The researchers found that two recommendations were tied to declines—use of imaging for headache (decrease from 14.9 percent to 13.4 percent) and cardiac imaging (decreased from 10.8 percent to 9.7 percent). Two services had increases, counter to recommendations: use of NSAIDs in select conditions (increase from 14.4 percent to 16.2 percent) and HPV testing in younger women (increased from 4.8 percent to 6.0 percent). The other recommendations did not have significant changes in use.
The authors note that even though the changes were "desirable" and statistically significant for headache and cardiac imaging, the changes were "modest," the effect sizes "marginal," and the clinical significance is "uncertain."
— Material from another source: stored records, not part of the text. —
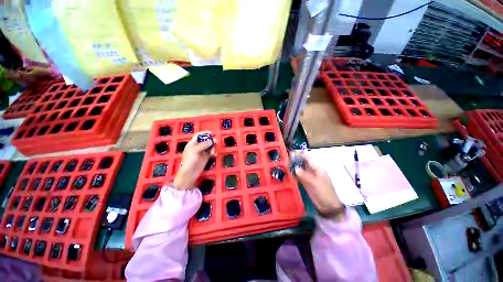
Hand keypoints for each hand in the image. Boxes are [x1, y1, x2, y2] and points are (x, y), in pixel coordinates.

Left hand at [172, 132, 215, 189]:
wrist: (189, 173)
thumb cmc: (189, 161)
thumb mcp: (195, 151)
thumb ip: (203, 145)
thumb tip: (211, 141)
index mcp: (192, 144)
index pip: (199, 135)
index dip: (205, 133)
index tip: (212, 133)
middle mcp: (197, 147)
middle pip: (206, 140)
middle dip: (211, 140)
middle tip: (215, 142)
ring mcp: (202, 152)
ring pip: (209, 146)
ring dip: (213, 147)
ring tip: (214, 152)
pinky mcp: (206, 157)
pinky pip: (211, 152)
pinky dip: (214, 152)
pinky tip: (214, 155)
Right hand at [290, 152, 344, 221]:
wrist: (328, 206)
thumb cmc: (324, 192)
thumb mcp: (315, 183)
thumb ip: (305, 175)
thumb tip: (295, 168)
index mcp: (316, 167)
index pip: (306, 157)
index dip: (298, 154)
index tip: (290, 154)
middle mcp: (311, 169)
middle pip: (301, 161)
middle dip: (294, 160)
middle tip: (285, 162)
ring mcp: (308, 175)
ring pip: (299, 168)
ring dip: (292, 167)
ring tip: (285, 168)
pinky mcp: (305, 181)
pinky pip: (298, 175)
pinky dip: (294, 174)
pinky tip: (289, 175)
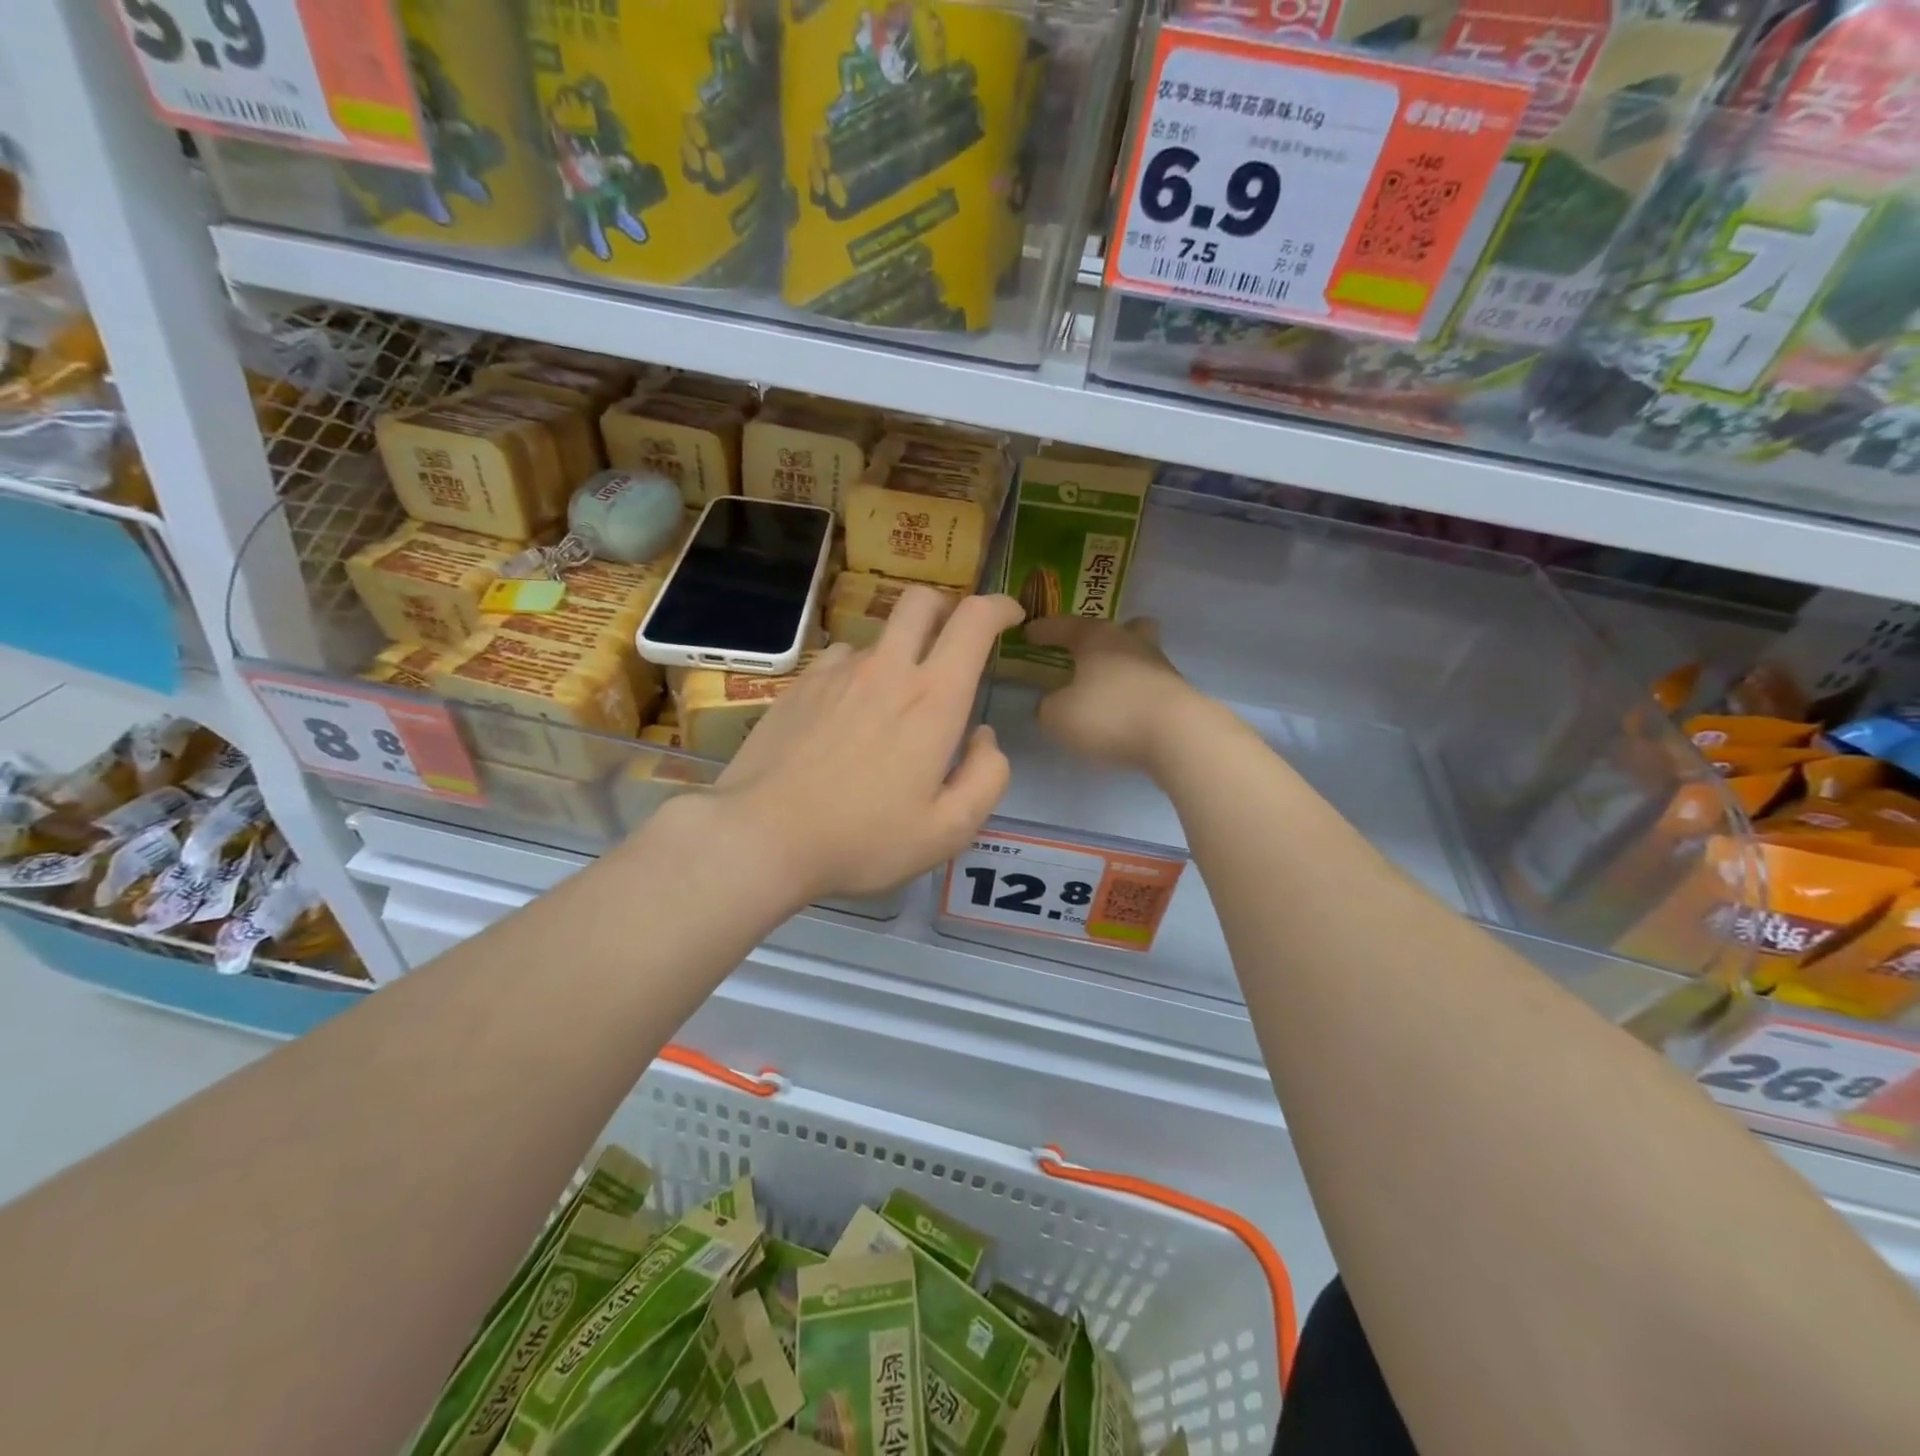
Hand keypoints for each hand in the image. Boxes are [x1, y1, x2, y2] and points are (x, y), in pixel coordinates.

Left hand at [711, 589, 1024, 903]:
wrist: (761, 836)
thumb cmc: (863, 839)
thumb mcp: (947, 831)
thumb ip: (986, 778)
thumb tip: (984, 738)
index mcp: (933, 699)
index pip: (973, 620)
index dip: (999, 607)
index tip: (1011, 617)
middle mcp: (887, 669)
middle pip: (922, 601)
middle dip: (946, 609)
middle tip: (952, 644)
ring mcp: (837, 672)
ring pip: (880, 636)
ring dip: (899, 653)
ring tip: (890, 705)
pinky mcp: (799, 685)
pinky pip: (840, 661)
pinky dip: (858, 675)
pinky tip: (845, 718)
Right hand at [1025, 615, 1200, 772]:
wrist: (1178, 735)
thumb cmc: (1110, 714)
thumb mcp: (1059, 716)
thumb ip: (1048, 707)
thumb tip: (1052, 703)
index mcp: (1097, 637)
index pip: (1063, 625)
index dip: (1043, 630)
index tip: (1028, 633)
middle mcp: (1131, 642)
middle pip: (1121, 627)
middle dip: (1102, 637)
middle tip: (1085, 652)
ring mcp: (1160, 665)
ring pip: (1140, 653)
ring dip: (1122, 664)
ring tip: (1105, 686)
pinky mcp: (1177, 693)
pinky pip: (1149, 683)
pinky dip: (1135, 691)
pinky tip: (1125, 710)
"Simple publication of recommendations—such as the Choosing Wisely lists—is insufficient to produce major changes to practice," write the authors led by Alan Rosenberg, M.D., from Anthem (Indianapolis, Indiana). "Our mixed results highlight the need for interventions beyond the current level of promotion, such as data feedback, physician communication training, systems interventions (e.g., clinical decision support in electronic medical records), clinician scorecards, patient-focused strategies, and financial incentives."
The authors additionally say specialty societies need to focus Choosing Wisely lists on procedures with a high baseline frequency of use. The researchers say they initially looked at an additional cervical cancer screening recommendation— Papanicolaou tests for women younger than 21 or with hysterectomy for noncancer disease, but existing use was so infrequent it was "unsuitable" for trend analysis.